Symptom: mode is active but malicious requests still reach your app

  1. Confirm the mode change took effect:

    kubectl exec -n kysira deployment/kysira-proxy -- \
      wget -qO- http://localhost:8080/api/mode
    # → {"mode":"active"}
    

  2. Check the dashboard — if action shows shadow_kill instead of active_kill, the pod is still in shadow mode. The mode API sets mode in-memory per pod; use Helm to persist it across restarts:

    helm upgrade kysira oci://ghcr.io/kysira/charts/kysira-platform \
      --namespace kysira --reuse-values \
      --set "kysira-proxy.config.mode=active"
    

  3. If action shows passed, the score is below the threshold — the request is genuinely not being flagged. Lower the threshold or test with a more obvious payload like ' OR 1=1--.

  4. ext-proc only — the mode API is on the HTTP port (:9090), not the gRPC port. Confirm you're hitting the right service and port:

    kubectl exec -n kysira deployment/kysira-ext-proc -- \
      wget -qO- http://localhost:9090/api/mode
    


Dashboard shows no events

Symptom: dashboard loads but the event feed is empty

# Check the proxy is healthy and the dashboard can reach it
kubectl logs -n kysira -l app.kubernetes.io/name=kysira-dashboard

The dashboard proxies /api/ requests to the kysira-proxy service.
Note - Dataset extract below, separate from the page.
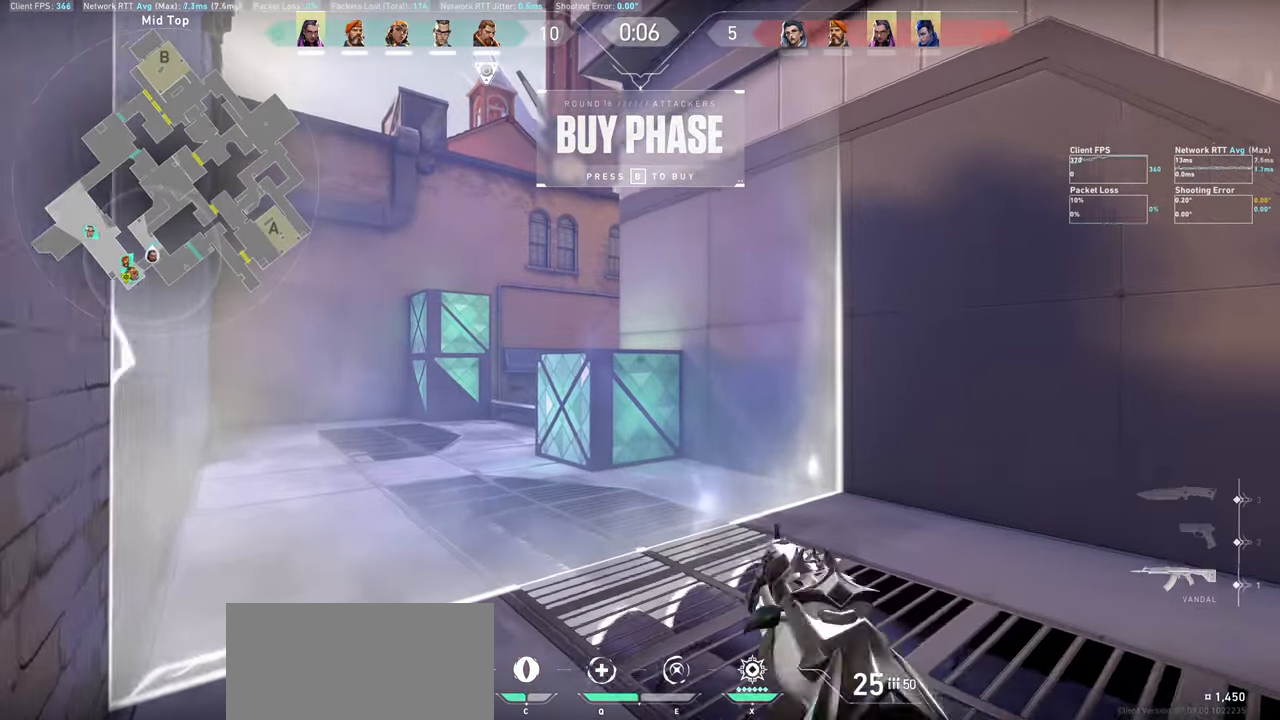
{"keys": [], "mouse": [], "events": [[84, "mouse_wheel", "up"], [434, "w", "up"]]}
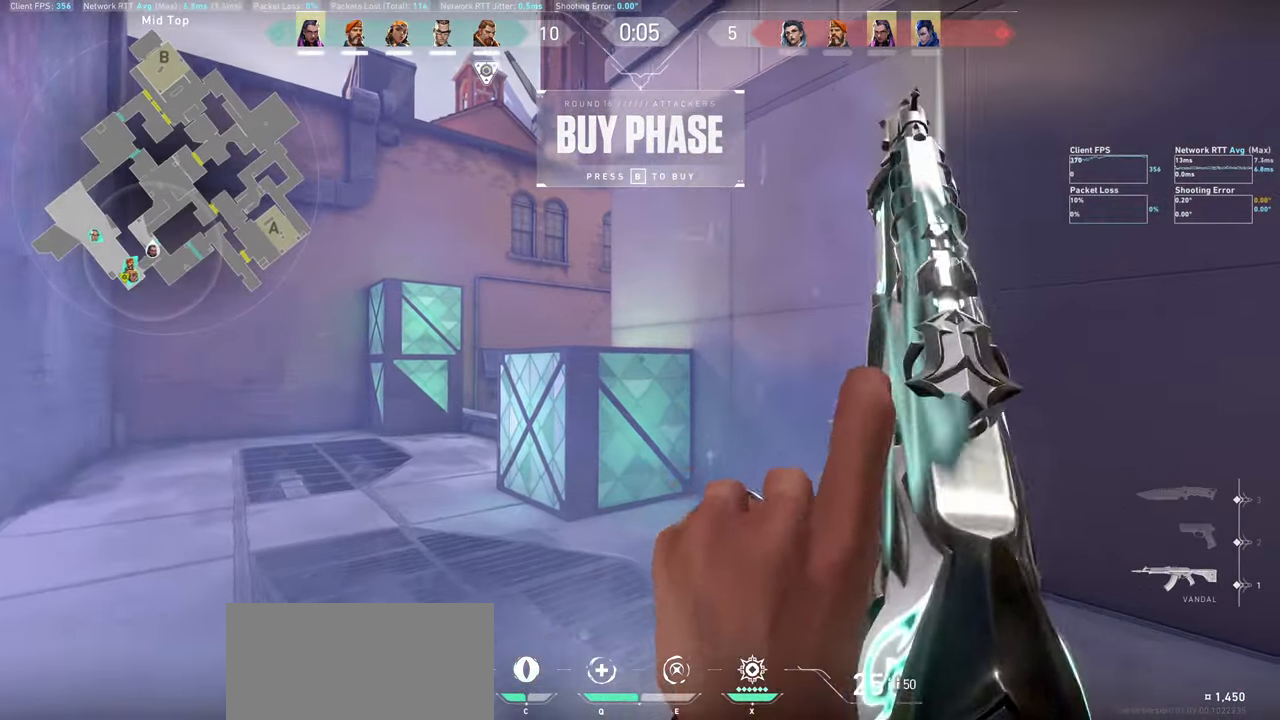
{"keys": [], "mouse": [], "events": [[100, "w", "down"], [434, "w", "up"]]}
Upstream connection errors here mean the proxy service name or port is wrong in the dashboard ConfigMap — check the proxyServiceName Helm value matches the proxy service name:

kubectl get svc -n kysira

If the service names look right, check the proxy itself is receiving traffic:

kubectl logs -n kysira -l app.kubernetes.io/name=kysira-proxy | tail -20

HPA not scaling inference

Symptom: inference pod count stays at 1 under load

The HPA requires the Metrics Server. Check if it's installed:

kubectl top pods -n kysira

If this fails, install the Metrics Server:

kubectl apply -f https://github.com/kubernetes-sigs/metrics-server/releases/latest/download/components.yaml

Then check the HPA status:

kubectl get hpa -n kysira
kubectl describe hpa -n kysira kysira-inference

The HPA targets 80% CPU by default. If inference is GPU-bound, CPU utilization will be low and the HPA won't trigger — set a fixed replica count or use a custom Prometheus-based metric instead.


Checking metrics directly

# Proxy metrics
kubectl exec -n kysira deployment/kysira-proxy -- \
  wget -qO- http://localhost:8080/metrics | grep kysira_

# ext-proc metrics
kubectl exec -n kysira deployment/kysira-ext-proc -- \
  wget -qO- http://localhost:9090/metrics | grep kysira_extproc_

# Inference metrics
kubectl exec -n kysira deployment/kysira-inference -- \
  wget -qO- http://localhost:8081/metrics | grep kysira_inference_

See Observability for connecting these to Grafana or Datadog.